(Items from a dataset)
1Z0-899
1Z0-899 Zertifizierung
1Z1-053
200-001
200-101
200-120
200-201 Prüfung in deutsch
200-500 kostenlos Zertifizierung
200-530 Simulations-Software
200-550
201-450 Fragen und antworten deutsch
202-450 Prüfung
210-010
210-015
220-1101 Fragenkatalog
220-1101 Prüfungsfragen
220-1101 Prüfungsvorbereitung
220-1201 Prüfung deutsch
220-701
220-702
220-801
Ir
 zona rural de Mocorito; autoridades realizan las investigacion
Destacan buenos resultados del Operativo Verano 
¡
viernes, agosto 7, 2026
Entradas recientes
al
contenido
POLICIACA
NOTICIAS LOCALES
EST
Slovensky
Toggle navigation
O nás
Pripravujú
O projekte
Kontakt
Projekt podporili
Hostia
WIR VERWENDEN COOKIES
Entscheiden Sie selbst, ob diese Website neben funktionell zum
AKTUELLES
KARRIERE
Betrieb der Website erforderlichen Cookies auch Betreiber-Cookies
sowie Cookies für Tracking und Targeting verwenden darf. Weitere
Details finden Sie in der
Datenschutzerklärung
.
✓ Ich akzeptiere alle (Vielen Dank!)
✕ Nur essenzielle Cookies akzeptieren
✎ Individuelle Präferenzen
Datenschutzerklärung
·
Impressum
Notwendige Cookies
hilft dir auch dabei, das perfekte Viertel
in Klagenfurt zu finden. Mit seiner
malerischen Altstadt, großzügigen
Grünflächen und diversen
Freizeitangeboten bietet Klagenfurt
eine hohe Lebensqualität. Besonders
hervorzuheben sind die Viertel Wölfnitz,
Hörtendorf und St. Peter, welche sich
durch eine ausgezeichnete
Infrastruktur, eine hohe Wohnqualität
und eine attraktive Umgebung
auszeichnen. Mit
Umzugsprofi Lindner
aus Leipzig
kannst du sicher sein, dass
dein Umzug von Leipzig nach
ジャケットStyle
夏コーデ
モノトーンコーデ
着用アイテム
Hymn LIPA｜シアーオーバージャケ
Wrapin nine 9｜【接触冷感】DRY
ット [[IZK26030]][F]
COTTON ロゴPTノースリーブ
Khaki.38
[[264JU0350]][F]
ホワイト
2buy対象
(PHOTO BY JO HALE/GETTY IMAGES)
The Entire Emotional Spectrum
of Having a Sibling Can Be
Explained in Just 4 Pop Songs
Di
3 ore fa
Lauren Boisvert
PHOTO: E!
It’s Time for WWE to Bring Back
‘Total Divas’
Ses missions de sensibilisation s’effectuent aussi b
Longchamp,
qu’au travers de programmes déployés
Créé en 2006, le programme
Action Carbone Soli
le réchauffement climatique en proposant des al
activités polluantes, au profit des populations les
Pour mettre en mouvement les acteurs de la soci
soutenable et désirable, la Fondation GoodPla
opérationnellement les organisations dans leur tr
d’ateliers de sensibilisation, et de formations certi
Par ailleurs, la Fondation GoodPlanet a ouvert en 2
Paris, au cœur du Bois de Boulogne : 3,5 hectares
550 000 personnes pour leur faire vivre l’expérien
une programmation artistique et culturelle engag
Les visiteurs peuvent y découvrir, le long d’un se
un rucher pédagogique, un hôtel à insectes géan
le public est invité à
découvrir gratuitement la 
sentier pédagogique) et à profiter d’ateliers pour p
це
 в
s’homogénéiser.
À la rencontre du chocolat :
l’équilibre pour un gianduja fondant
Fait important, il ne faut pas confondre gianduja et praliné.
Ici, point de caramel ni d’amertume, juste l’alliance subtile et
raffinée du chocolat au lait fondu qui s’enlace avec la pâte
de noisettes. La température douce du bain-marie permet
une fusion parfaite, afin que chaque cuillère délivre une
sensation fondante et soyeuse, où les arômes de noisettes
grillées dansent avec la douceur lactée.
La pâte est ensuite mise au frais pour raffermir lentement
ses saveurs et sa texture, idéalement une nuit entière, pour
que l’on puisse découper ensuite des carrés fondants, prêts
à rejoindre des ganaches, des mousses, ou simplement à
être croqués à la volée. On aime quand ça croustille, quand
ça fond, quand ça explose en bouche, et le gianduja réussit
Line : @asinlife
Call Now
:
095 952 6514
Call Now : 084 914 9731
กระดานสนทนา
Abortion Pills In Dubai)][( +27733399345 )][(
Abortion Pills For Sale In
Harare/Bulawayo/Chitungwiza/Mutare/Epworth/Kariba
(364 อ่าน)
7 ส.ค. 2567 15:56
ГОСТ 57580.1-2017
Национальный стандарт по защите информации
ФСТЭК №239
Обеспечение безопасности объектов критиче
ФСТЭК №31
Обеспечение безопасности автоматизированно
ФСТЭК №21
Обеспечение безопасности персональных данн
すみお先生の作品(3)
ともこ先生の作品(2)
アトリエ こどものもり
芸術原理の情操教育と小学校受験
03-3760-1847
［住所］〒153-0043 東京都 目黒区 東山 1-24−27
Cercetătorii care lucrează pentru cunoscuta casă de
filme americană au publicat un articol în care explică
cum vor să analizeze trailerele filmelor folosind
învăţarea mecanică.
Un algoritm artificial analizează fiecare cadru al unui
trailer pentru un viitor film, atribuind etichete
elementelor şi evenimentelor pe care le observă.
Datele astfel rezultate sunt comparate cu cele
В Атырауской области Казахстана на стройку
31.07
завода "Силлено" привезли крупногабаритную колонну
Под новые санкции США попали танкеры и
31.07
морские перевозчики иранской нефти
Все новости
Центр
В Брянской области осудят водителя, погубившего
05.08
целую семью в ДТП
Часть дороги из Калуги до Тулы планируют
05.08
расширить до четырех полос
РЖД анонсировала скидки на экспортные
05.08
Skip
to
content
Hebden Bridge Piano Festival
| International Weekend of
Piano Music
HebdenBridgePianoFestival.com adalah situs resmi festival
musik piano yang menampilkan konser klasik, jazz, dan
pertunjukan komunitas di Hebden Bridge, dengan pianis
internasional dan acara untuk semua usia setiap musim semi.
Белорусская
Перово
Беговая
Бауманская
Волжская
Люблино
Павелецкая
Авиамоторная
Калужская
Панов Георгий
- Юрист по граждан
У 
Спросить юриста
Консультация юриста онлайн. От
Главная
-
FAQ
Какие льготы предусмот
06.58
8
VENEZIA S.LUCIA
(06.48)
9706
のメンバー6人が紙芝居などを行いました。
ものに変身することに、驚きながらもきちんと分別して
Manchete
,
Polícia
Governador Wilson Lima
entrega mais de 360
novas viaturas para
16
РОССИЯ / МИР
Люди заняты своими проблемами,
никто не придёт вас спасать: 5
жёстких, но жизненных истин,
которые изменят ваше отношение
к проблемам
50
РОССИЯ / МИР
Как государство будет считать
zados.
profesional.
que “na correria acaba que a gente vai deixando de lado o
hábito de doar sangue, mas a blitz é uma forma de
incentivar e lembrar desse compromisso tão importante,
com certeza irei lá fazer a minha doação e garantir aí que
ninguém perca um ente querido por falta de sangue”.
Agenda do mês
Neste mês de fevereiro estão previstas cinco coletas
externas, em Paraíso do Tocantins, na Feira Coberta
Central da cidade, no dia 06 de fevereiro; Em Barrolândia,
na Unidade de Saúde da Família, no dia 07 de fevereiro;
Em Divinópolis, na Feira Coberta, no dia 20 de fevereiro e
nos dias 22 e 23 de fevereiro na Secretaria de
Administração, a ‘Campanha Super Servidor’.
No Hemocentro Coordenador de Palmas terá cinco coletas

Task requirements:
From the records above, pull out each line that has "avec".

Answer section:
raffinée du chocolat au lait fondu qui s’enlace avec la pâte
grillées dansent avec la douceur lactée.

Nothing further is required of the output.